On va travailler pour faire de la publicité à l’international pour l’an prochain, dit-il.

Situation disparate

L’état de la situation n’est toutefois pas le même suivant la région du Québec. Le Nunavik et la région de l’Eeyou Istchee Baie-James étaient totalement fermés depuis le 13 mars. Elles rouvrent désormais, même si toutes les communautés n’ont pas forcément décidé d’accueillir des touristes, indique M. Germain.

Ailleurs, le Québec est passé au vert et les réservations vont bon train. On voit beaucoup de Québécois et d’Ontariens qui viennent, assure-t-il.

Un homme de dos en canot.

Le tourisme reprend globalement dans tout le pays, même si quelques régions s'ouvrent plus lentement.

Photo : Frank Antoine

Dans le reste du pays, l’Association touristique autochtone du Canada (ATAC) observe une augmentation de l’achalandage sur son site Internet, mais il est encore trop tôt pour commenter cette augmentation sur le terrain, dit Jason Picard-Binet, responsable des ventes.

Il précise que pour les territoires, surtout dans le nord du pays, la réouverture est plus lente, notamment dans les Territoire du Nord-Ouest.

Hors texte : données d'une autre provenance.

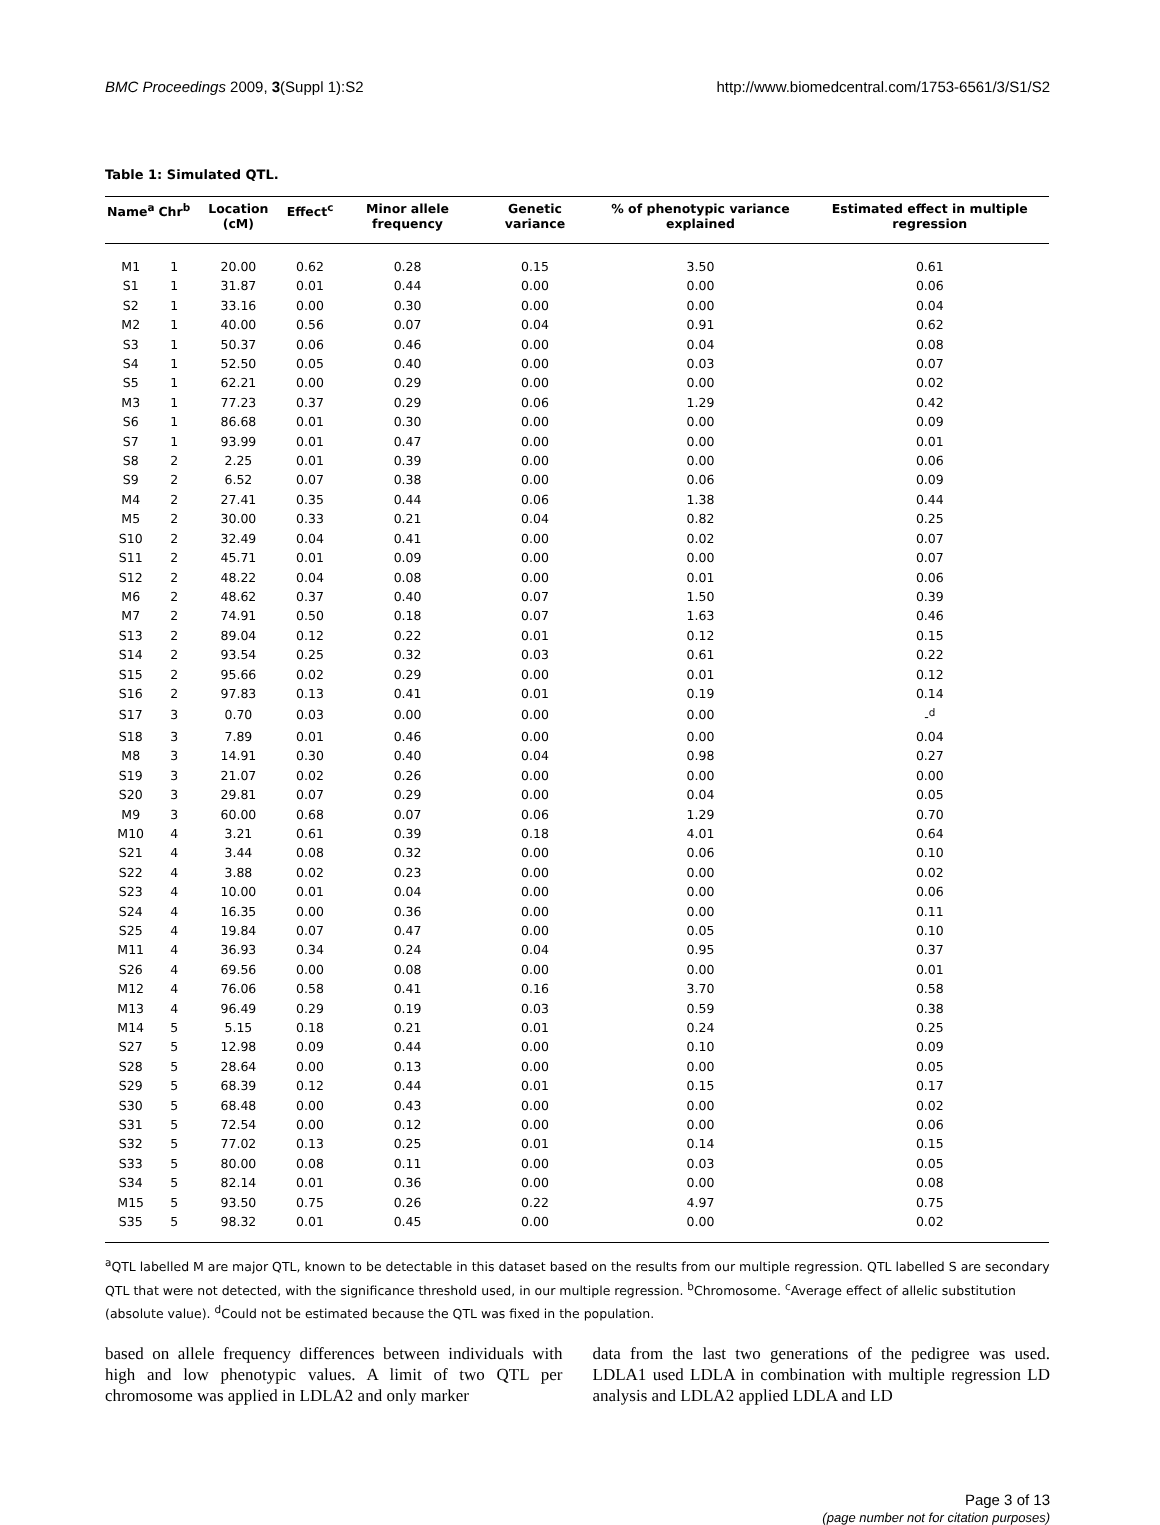BMC Proceedings 2009, 3(Suppl 1):S2 http://www.biomedcentral.com/1753-6561/3/S1/S2
Table 1: Simulated QTL.
| Name<sup>a</sup> | Chr<sup>b</sup> | Location (cM) | Effect<sup>c</sup> | Minor allele frequency | Genetic variance | % of phenotypic variance explained | Estimated effect in multiple regression |
| --- | --- | --- | --- | --- | --- | --- | --- |
| M1 | 1 | 20.00 | 0.62 | 0.28 | 0.15 | 3.50 | 0.61 |
| S1 | 1 | 31.87 | 0.01 | 0.44 | 0.00 | 0.00 | 0.06 |
| S2 | 1 | 33.16 | 0.00 | 0.30 | 0.00 | 0.00 | 0.04 |
| M2 | 1 | 40.00 | 0.56 | 0.07 | 0.04 | 0.91 | 0.62 |
| S3 | 1 | 50.37 | 0.06 | 0.46 | 0.00 | 0.04 | 0.08 |
| S4 | 1 | 52.50 | 0.05 | 0.40 | 0.00 | 0.03 | 0.07 |
| S5 | 1 | 62.21 | 0.00 | 0.29 | 0.00 | 0.00 | 0.02 |
| M3 | 1 | 77.23 | 0.37 | 0.29 | 0.06 | 1.29 | 0.42 |
| S6 | 1 | 86.68 | 0.01 | 0.30 | 0.00 | 0.00 | 0.09 |
| S7 | 1 | 93.99 | 0.01 | 0.47 | 0.00 | 0.00 | 0.01 |
| S8 | 2 | 2.25 | 0.01 | 0.39 | 0.00 | 0.00 | 0.06 |
| S9 | 2 | 6.52 | 0.07 | 0.38 | 0.00 | 0.06 | 0.09 |
| M4 | 2 | 27.41 | 0.35 | 0.44 | 0.06 | 1.38 | 0.44 |
| M5 | 2 | 30.00 | 0.33 | 0.21 | 0.04 | 0.82 | 0.25 |
| S10 | 2 | 32.49 | 0.04 | 0.41 | 0.00 | 0.02 | 0.07 |
| S11 | 2 | 45.71 | 0.01 | 0.09 | 0.00 | 0.00 | 0.07 |
| S12 | 2 | 48.22 | 0.04 | 0.08 | 0.00 | 0.01 | 0.06 |
| M6 | 2 | 48.62 | 0.37 | 0.40 | 0.07 | 1.50 | 0.39 |
| M7 | 2 | 74.91 | 0.50 | 0.18 | 0.07 | 1.63 | 0.46 |
| S13 | 2 | 89.04 | 0.12 | 0.22 | 0.01 | 0.12 | 0.15 |
| S14 | 2 | 93.54 | 0.25 | 0.32 | 0.03 | 0.61 | 0.22 |
| S15 | 2 | 95.66 | 0.02 | 0.29 | 0.00 | 0.01 | 0.12 |
| S16 | 2 | 97.83 | 0.13 | 0.41 | 0.01 | 0.19 | 0.14 |
| S17 | 3 | 0.70 | 0.03 | 0.00 | 0.00 | 0.00 | -<sup>d</sup> |
| S18 | 3 | 7.89 | 0.01 | 0.46 | 0.00 | 0.00 | 0.04 |
| M8 | 3 | 14.91 | 0.30 | 0.40 | 0.04 | 0.98 | 0.27 |
| S19 | 3 | 21.07 | 0.02 | 0.26 | 0.00 | 0.00 | 0.00 |
| S20 | 3 | 29.81 | 0.07 | 0.29 | 0.00 | 0.04 | 0.05 |
| M9 | 3 | 60.00 | 0.68 | 0.07 | 0.06 | 1.29 | 0.70 |
| M10 | 4 | 3.21 | 0.61 | 0.39 | 0.18 | 4.01 | 0.64 |
| S21 | 4 | 3.44 | 0.08 | 0.32 | 0.00 | 0.06 | 0.10 |
| S22 | 4 | 3.88 | 0.02 | 0.23 | 0.00 | 0.00 | 0.02 |
| S23 | 4 | 10.00 | 0.01 | 0.04 | 0.00 | 0.00 | 0.06 |
| S24 | 4 | 16.35 | 0.00 | 0.36 | 0.00 | 0.00 | 0.11 |
| S25 | 4 | 19.84 | 0.07 | 0.47 | 0.00 | 0.05 | 0.10 |
| M11 | 4 | 36.93 | 0.34 | 0.24 | 0.04 | 0.95 | 0.37 |
| S26 | 4 | 69.56 | 0.00 | 0.08 | 0.00 | 0.00 | 0.01 |
| M12 | 4 | 76.06 | 0.58 | 0.41 | 0.16 | 3.70 | 0.58 |
| M13 | 4 | 96.49 | 0.29 | 0.19 | 0.03 | 0.59 | 0.38 |
| M14 | 5 | 5.15 | 0.18 | 0.21 | 0.01 | 0.24 | 0.25 |
| S27 | 5 | 12.98 | 0.09 | 0.44 | 0.00 | 0.10 | 0.09 |
| S28 | 5 | 28.64 | 0.00 | 0.13 | 0.00 | 0.00 | 0.05 |
| S29 | 5 | 68.39 | 0.12 | 0.44 | 0.01 | 0.15 | 0.17 |
| S30 | 5 | 68.48 | 0.00 | 0.43 | 0.00 | 0.00 | 0.02 |
| S31 | 5 | 72.54 | 0.00 | 0.12 | 0.00 | 0.00 | 0.06 |
| S32 | 5 | 77.02 | 0.13 | 0.25 | 0.01 | 0.14 | 0.15 |
| S33 | 5 | 80.00 | 0.08 | 0.11 | 0.00 | 0.03 | 0.05 |
| S34 | 5 | 82.14 | 0.01 | 0.36 | 0.00 | 0.00 | 0.08 |
| M15 | 5 | 93.50 | 0.75 | 0.26 | 0.22 | 4.97 | 0.75 |
| S35 | 5 | 98.32 | 0.01 | 0.45 | 0.00 | 0.00 | 0.02 |
<sup>a</sup> QTL labelled M are major QTL, known to be detectable in this dataset based on the results from our multiple regression. QTL labelled S are secondary QTL that were not detected, with the significance threshold used, in our multiple regression. <sup>b</sup>Chromosome. <sup>c</sup>Average effect of allelic substitution (absolute value). <sup>d</sup>Could not be estimated because the QTL was fixed in the population.
based on allele frequency differences between individuals with high and low phenotypic values. A limit of two QTL per chromosome was applied in LDLA2 and only marker
data from the last two generations of the pedigree was used. LDLA1 used LDLA in combination with multiple regression LD analysis and LDLA2 applied LDLA and LD
Page 3 of 13
(page number not for citation purposes)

Le Yukon quant à lui, vient tout juste de rouvrir sa bulle avec la Colombie-Britannique.

L’Association touristique autochtone du Canada rappelle qu’entre 2019 et 2020, le tourisme autochtone au Canada a connu une baisse significative de 65,9 % en contribution au PIB (555 millions de dollars) et une perte de 59,4 % des emplois (14 624 emplois).